The top portion of my code is a block of statements simply copying environment variables into a simpler variable scope. Netlify lets you specify secrets in environment variables. Since my site was tied to GitHub, it would not have made sense to check in code with secrets. (Not that I've ever done that. Honest.)

My main handler code parses the event information sent in and grabs the values I care about. (And again, there's a lot more. I'd like to share my payload but I'm not sure if there's anything sensitive in there, and also, Netlify should document it!) I then call sendSMS. This is roughly the same logic as their sample code, but rewritten with hipster await awesomeness.

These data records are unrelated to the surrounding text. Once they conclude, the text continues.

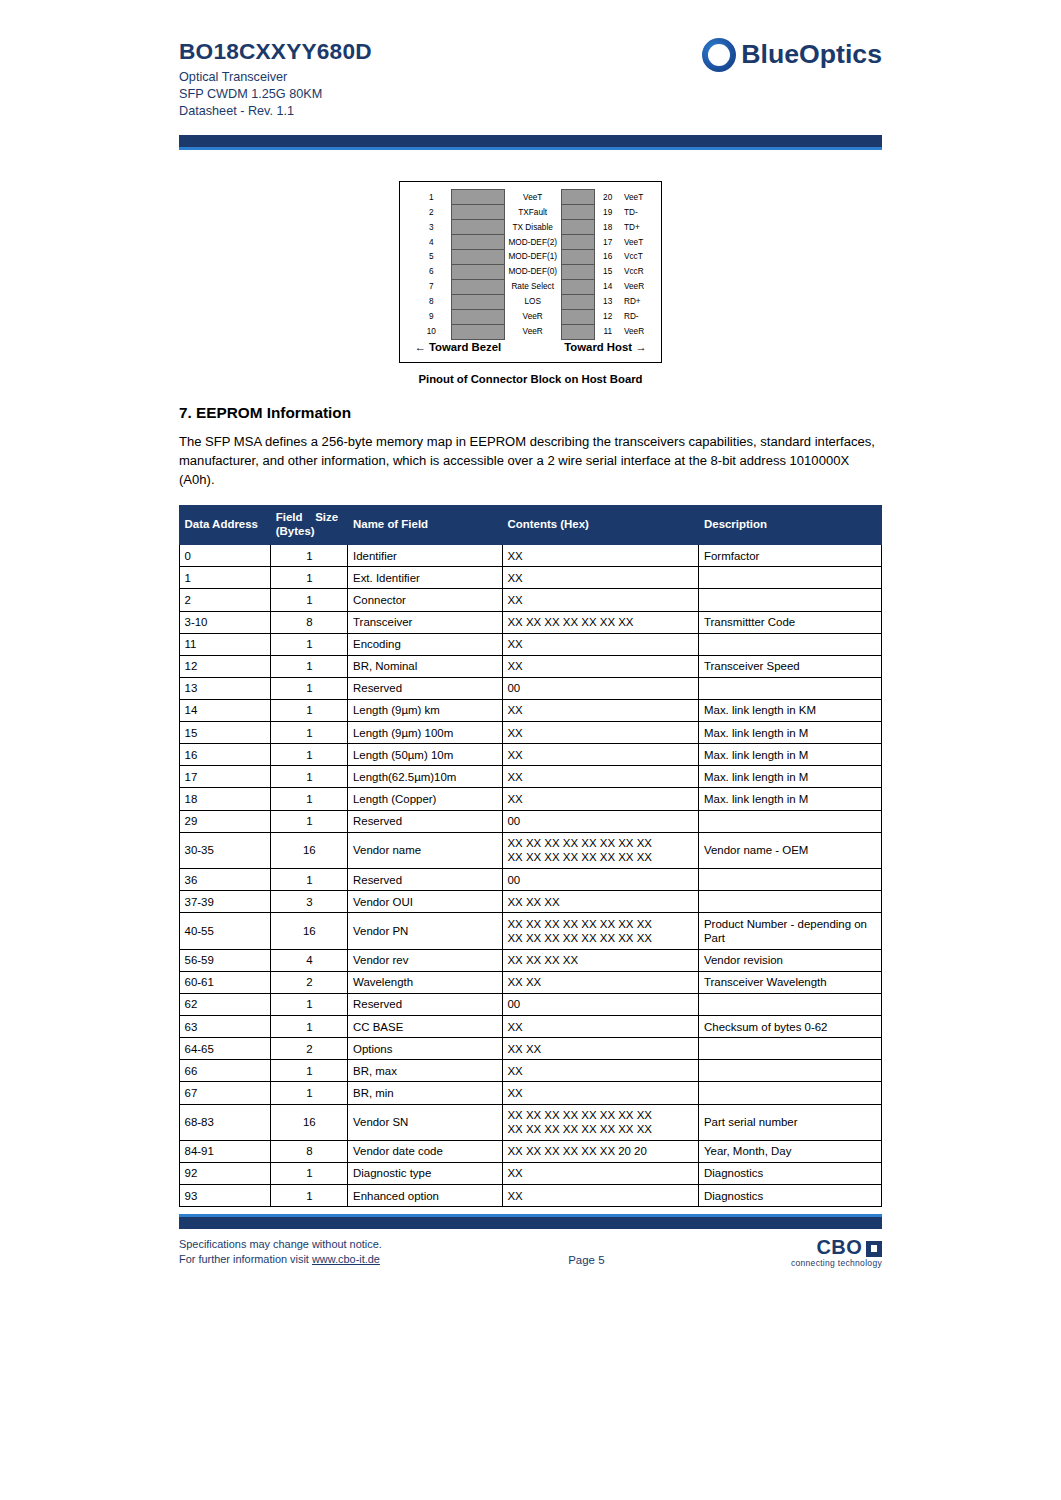BO18CXXYY680D
Optical Transceiver
SFP CWDM 1.25G 80KM
Datasheet - Rev. 1.1
Blue Optics
| 1 | | VeeT | | 20 | VeeT |
| 2 | | TXFault | | 19 | TD- |
| 3 | | TX Disable | | 18 | TD+ |
| 4 | | MOD-DEF(2) | | 17 | VeeT |
| 5 | | MOD-DEF(1) | | 16 | VccT |
| 6 | | MOD-DEF(0) | | 15 | VccR |
| 7 | | Rate Select | | 14 | VeeR |
| 8 | | LOS | | 13 | RD+ |
| 9 | | VeeR | | 12 | RD- |
| 10 | | VeeR | | 11 | VeeR |
| ← Toward Bezel | | Toward Host → |
Pinout of Connector Block on Host Board
7. EEPROM Information
The SFP MSA defines a 256-byte memory map in EEPROM describing the transceivers capabilities, standard interfaces, manufacturer, and other information, which is accessible over a 2 wire serial interface at the 8-bit address 1010000X (A0h).
| Data Address | Field Size (Bytes) | Name of Field | Contents (Hex) | Description |
| --- | --- | --- | --- | --- |
| 0 | 1 | Identifier | XX | Formfactor |
| 1 | 1 | Ext. Identifier | XX | |
| 2 | 1 | Connector | XX | |
| 3-10 | 8 | Transceiver | XX XX XX XX XX XX XX | Transmittter Code |
| 11 | 1 | Encoding | XX | |
| 12 | 1 | BR, Nominal | XX | Transceiver Speed |
| 13 | 1 | Reserved | 00 | |
| 14 | 1 | Length (9µm) km | XX | Max. link length in KM |
| 15 | 1 | Length (9µm) 100m | XX | Max. link length in M |
| 16 | 1 | Length (50µm) 10m | XX | Max. link length in M |
| 17 | 1 | Length(62.5µm)10m | XX | Max. link length in M |
| 18 | 1 | Length (Copper) | XX | Max. link length in M |
| 29 | 1 | Reserved | 00 | |
| 30-35 | 16 | Vendor name | XX XX XX XX XX XX XX XX XX XX XX XX XX XX XX XX | Vendor name - OEM |
| 36 | 1 | Reserved | 00 | |
| 37-39 | 3 | Vendor OUI | XX XX XX | |
| 40-55 | 16 | Vendor PN | XX XX XX XX XX XX XX XX XX XX XX XX XX XX XX XX | Product Number - depending on Part |
| 56-59 | 4 | Vendor rev | XX XX XX XX | Vendor revision |
| 60-61 | 2 | Wavelength | XX XX | Transceiver Wavelength |
| 62 | 1 | Reserved | 00 | |
| 63 | 1 | CC BASE | XX | Checksum of bytes 0-62 |
| 64-65 | 2 | Options | XX XX | |
| 66 | 1 | BR, max | XX | |
| 67 | 1 | BR, min | XX | |
| 68-83 | 16 | Vendor SN | XX XX XX XX XX XX XX XX XX XX XX XX XX XX XX XX | Part serial number |
| 84-91 | 8 | Vendor date code | XX XX XX XX XX XX 20 20 | Year, Month, Day |
| 92 | 1 | Diagnostic type | XX | Diagnostics |
| 93 | 1 | Enhanced option | XX | Diagnostics |
Specifications may change without notice.
For further information visit www.cbo-it.de
Page 5
CBO
connecting technology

With that written (well, code like this), I committed and triggered a build. I then discovered that if you have a bug in your handler, the entire build fails. That's a good thing in my opinion. But it's not documented. (Are you sensing a theme here?) I fixed my bug and voila:

Example text messages

Note that the first few messages were me testing, and the watermark goes away from "real" accounts. Let me know what you think. I'm going to be playing with RingCentral for a while so expect more posts!